Puncaknya terjadi 190 kasus pada minggu ke-35 sebelum menurun kembali.

Sementara itu, pneumonia menunjukkan tren yang mengkhawatirkan di minggu-minggu terakhir.

Meskipun masih berada dalam batas maksimum historis, kasus pneumonia meningkat konsisten menjelang akhir periode pengamatan.

"Kenaikan ini perlu diantisipasi dengan penguatan kewaspadaan dini, surveilans klinis di fasilitas kesehatan, serta edukasi pencegahan melalui imunisasi dan perilaku hidup bersih," ungkapnya.

Selain penyakit pernapasan, Dinkes mengingatkan masyarakat untuk mewaspadai penyakit lain yang berkaitan dengan musim hujan.

Sebut saja leptospirosis, terutama di daerah rawan banjir dan genangan air.

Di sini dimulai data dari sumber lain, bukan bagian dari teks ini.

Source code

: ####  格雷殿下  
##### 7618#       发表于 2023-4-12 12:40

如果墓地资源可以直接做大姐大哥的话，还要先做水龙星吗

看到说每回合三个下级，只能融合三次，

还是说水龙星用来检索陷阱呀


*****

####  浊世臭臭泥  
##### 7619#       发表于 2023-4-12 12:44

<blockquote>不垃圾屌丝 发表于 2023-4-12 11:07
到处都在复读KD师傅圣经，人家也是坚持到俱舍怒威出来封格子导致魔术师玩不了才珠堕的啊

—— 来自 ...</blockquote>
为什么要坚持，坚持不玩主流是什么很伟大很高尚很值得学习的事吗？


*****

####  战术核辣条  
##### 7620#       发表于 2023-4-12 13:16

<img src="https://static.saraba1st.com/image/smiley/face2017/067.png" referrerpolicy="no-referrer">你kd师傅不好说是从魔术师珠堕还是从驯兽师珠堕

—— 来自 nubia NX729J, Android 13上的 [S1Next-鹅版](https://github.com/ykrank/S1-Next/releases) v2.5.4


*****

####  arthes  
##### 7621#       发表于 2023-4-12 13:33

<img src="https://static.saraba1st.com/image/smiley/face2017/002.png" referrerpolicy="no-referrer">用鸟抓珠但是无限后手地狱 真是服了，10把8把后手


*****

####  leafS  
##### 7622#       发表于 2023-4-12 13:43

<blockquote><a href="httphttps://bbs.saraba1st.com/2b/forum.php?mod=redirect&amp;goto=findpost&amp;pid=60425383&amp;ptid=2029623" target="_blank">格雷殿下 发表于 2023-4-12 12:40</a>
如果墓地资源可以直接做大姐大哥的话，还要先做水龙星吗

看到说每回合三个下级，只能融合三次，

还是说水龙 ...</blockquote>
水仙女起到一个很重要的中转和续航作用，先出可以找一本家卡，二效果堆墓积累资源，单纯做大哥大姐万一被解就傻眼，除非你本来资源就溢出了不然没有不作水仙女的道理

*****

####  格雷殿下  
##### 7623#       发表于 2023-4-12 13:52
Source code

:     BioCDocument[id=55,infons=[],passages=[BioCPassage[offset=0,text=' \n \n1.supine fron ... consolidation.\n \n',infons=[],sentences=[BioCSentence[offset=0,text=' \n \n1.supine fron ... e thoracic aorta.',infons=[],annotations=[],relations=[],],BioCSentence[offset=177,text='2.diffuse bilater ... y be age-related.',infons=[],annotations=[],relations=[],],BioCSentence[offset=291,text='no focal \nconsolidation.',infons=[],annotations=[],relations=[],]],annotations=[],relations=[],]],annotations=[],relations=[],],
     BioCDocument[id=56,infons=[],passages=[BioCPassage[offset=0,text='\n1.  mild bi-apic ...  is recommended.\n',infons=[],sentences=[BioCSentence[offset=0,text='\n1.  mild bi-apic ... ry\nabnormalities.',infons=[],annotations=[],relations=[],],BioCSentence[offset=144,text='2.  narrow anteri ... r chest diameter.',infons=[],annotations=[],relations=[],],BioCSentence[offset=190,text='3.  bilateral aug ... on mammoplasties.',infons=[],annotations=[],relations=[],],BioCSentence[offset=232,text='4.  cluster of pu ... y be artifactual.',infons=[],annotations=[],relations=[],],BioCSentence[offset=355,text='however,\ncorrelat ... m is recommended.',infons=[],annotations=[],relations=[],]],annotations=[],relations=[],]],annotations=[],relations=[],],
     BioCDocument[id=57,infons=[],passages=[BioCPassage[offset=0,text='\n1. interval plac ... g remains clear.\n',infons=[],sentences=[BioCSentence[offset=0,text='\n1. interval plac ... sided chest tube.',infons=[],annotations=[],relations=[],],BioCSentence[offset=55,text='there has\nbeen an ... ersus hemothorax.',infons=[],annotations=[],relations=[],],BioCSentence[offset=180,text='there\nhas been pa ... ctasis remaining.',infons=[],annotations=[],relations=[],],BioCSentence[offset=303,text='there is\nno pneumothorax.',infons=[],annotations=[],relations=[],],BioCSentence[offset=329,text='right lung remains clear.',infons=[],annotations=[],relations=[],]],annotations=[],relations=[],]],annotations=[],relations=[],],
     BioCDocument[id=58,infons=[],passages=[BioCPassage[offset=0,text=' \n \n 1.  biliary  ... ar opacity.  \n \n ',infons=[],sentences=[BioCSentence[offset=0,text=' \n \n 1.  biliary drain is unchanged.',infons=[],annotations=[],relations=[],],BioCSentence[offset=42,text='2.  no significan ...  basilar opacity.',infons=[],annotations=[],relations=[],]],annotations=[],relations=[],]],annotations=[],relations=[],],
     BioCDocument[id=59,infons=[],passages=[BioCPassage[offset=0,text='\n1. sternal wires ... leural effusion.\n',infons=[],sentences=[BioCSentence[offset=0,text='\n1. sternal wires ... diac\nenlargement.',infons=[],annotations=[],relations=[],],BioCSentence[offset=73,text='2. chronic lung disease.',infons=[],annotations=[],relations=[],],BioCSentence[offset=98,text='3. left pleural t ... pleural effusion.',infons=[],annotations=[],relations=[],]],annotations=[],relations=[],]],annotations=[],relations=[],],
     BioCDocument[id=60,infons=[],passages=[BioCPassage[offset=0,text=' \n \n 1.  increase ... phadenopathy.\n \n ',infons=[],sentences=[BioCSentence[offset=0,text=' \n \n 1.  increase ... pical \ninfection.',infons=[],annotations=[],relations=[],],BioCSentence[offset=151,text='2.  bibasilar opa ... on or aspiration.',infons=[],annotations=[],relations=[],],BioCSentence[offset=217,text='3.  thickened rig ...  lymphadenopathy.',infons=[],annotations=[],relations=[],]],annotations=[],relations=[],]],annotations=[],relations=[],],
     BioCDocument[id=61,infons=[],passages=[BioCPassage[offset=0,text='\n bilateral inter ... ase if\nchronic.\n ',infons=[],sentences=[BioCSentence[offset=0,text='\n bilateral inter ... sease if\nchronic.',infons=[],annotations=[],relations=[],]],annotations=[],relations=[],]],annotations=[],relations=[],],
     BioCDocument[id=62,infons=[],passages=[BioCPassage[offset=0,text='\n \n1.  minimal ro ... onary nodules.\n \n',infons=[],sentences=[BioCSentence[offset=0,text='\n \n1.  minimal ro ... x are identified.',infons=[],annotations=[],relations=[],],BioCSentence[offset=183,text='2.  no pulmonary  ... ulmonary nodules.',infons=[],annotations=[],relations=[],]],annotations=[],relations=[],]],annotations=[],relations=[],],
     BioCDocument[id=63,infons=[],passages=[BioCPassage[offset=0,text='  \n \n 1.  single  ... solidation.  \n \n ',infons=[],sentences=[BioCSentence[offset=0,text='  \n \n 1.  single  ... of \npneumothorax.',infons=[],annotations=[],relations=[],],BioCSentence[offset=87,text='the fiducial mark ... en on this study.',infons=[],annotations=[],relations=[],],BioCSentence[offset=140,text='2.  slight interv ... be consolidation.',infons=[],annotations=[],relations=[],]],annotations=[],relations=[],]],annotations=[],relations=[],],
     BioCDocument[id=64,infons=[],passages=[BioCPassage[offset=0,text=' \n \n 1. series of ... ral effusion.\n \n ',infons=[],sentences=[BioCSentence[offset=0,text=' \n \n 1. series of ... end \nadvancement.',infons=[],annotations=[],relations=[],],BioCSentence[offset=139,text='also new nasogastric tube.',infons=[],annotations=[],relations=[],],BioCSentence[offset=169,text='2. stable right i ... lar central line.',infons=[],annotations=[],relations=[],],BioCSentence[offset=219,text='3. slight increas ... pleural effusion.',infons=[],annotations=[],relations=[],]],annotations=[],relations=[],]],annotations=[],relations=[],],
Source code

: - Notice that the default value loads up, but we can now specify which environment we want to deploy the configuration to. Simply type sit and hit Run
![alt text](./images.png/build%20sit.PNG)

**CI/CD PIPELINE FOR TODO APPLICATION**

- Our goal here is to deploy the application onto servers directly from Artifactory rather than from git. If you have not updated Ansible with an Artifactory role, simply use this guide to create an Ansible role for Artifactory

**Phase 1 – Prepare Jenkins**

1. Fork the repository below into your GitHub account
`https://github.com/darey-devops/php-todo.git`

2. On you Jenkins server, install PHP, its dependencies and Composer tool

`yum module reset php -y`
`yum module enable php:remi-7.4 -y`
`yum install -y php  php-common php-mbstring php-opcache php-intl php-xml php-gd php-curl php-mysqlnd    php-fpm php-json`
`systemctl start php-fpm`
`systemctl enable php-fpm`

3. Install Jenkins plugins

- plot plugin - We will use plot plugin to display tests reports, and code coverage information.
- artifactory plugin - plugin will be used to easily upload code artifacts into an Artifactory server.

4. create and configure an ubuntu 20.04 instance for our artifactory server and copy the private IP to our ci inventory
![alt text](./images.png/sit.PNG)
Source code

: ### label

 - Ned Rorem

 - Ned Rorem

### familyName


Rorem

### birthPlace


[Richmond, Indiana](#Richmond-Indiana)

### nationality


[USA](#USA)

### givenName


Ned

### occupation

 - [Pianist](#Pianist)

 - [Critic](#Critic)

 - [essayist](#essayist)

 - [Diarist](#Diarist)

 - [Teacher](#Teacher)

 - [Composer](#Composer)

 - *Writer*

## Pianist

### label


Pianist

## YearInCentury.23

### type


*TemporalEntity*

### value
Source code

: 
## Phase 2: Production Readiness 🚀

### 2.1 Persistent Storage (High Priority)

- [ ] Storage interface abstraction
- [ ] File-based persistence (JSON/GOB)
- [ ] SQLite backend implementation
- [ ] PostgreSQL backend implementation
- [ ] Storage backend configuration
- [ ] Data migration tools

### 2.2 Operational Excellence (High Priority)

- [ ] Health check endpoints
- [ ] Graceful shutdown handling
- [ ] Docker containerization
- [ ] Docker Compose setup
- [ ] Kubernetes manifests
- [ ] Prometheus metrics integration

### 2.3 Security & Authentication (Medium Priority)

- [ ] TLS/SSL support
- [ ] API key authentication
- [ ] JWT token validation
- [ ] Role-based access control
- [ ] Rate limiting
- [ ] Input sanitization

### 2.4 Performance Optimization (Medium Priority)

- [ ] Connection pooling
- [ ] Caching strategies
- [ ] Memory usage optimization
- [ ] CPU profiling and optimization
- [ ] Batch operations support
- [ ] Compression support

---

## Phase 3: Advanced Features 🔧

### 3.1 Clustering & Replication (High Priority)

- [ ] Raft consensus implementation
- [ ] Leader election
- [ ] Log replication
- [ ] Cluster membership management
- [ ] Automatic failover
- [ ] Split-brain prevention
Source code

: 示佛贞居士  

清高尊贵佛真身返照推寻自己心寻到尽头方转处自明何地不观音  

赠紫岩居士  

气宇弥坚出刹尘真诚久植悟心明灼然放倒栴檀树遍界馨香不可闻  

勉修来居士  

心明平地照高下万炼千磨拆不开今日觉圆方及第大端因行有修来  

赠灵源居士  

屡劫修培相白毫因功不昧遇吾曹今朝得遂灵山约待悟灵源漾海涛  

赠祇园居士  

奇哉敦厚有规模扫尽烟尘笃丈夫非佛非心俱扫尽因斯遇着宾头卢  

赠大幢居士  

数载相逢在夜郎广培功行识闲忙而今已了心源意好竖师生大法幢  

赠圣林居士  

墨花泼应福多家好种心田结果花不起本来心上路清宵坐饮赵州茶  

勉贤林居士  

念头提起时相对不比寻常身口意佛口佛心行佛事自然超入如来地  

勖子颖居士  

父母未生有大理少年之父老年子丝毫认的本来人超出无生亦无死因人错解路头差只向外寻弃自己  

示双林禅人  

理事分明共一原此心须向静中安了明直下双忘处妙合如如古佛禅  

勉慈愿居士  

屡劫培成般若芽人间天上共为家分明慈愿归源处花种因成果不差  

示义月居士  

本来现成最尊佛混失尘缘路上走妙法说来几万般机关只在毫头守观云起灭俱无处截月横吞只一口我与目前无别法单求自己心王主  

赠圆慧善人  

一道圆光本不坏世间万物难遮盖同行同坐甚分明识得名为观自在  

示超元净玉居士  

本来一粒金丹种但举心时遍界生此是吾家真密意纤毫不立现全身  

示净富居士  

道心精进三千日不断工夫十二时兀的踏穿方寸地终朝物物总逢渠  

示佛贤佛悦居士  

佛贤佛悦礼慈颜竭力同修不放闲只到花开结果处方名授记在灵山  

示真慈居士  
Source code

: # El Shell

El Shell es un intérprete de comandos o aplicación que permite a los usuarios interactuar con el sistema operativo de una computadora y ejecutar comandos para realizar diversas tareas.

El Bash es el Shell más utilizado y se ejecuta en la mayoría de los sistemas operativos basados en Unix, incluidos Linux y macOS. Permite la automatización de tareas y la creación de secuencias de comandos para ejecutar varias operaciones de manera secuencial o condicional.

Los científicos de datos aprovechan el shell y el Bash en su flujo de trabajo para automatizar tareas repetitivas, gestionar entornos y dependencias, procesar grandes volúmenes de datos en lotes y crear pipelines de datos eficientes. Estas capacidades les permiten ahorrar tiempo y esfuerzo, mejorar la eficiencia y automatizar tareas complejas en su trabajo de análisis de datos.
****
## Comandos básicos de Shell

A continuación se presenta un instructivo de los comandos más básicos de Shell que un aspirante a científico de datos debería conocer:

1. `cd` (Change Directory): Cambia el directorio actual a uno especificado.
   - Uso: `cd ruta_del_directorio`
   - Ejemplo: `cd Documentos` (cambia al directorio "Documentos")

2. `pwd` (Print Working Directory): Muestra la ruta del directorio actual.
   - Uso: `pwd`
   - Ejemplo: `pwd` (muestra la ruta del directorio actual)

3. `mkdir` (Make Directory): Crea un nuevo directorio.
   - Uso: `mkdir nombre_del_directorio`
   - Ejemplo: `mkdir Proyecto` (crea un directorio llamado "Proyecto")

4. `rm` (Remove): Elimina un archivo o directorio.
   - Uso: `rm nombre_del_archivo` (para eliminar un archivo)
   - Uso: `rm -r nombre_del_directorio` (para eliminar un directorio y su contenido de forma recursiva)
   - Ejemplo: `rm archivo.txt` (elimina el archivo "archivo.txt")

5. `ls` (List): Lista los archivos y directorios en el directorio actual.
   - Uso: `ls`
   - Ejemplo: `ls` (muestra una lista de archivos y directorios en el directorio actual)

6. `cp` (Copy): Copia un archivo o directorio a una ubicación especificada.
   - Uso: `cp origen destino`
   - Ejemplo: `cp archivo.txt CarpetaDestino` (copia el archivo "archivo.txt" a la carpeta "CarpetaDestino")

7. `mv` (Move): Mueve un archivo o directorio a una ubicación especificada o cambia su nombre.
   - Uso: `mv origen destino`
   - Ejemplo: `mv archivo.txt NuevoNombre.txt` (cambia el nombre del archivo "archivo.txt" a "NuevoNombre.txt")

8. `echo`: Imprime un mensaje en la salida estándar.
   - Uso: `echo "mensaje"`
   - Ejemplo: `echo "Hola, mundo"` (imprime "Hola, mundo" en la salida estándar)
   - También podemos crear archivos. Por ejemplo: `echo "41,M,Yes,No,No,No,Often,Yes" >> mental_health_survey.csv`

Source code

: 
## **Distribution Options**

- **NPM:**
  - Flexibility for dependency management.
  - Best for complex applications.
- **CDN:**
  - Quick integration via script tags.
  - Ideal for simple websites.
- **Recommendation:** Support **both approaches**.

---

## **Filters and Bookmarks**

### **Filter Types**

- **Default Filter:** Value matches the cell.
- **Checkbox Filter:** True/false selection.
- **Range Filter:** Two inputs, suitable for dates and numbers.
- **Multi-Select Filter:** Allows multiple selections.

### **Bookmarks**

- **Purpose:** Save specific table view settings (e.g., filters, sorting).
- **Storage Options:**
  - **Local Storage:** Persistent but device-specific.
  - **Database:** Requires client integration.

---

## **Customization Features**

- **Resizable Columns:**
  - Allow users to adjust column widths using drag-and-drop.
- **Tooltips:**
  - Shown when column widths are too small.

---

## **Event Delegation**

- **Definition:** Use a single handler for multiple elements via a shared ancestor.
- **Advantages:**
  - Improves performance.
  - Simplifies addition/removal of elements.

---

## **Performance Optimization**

Gejala penyakit ini sering kali mirip dengan flu. Namun dapat berkembang menjadi kondisi serius dengan gejala demam tinggi, mata kuning, dan gangguan ginjal.

"Surveilans terhadap Leptospirosis perlu diperkuat, termasuk verifikasi cepat terhadap laporan suspek atau kematian dengan gejala klinis kompatibel," ungkapnya.

Dengan meningkatnya berbagai penyakit menular selama 2025, Dinkes mendorong adanya koordinasi lintas sektor.

Mulai dari bidang penyakit tidak menular (PTM), gizi, hingga promosi kesehatan untuk menekan risiko yang dipicu faktor lingkungan dan perilaku masyarakat.

Apalagi perubahan cuaca yang semakin ekstrem perlu diimbangi dengan kesiapsiagaan masyarakat terhadap penyakit musiman.

Ia mengimbau masyarakat untuk menjaga daya tahan tubuh dengan pola makan bergizi, istirahat cukup, serta segera memeriksakan diri ke fasilitas kesehatan bila mengalami gejala batuk, pilek, atau sesak napas berkepanjangan.

"Cuaca di Yogyakarta belakangan ini sulit diprediksi. kadang panas terik, tiba-tiba hujan deras. Situasi ini memang menuntut kewaspadaan ekstra terhadap penyakit pernapasan. ISPA bisa dicegah bila masyarakat disiplin menjaga kesehatan diri dan lingkungan," imbuhnya.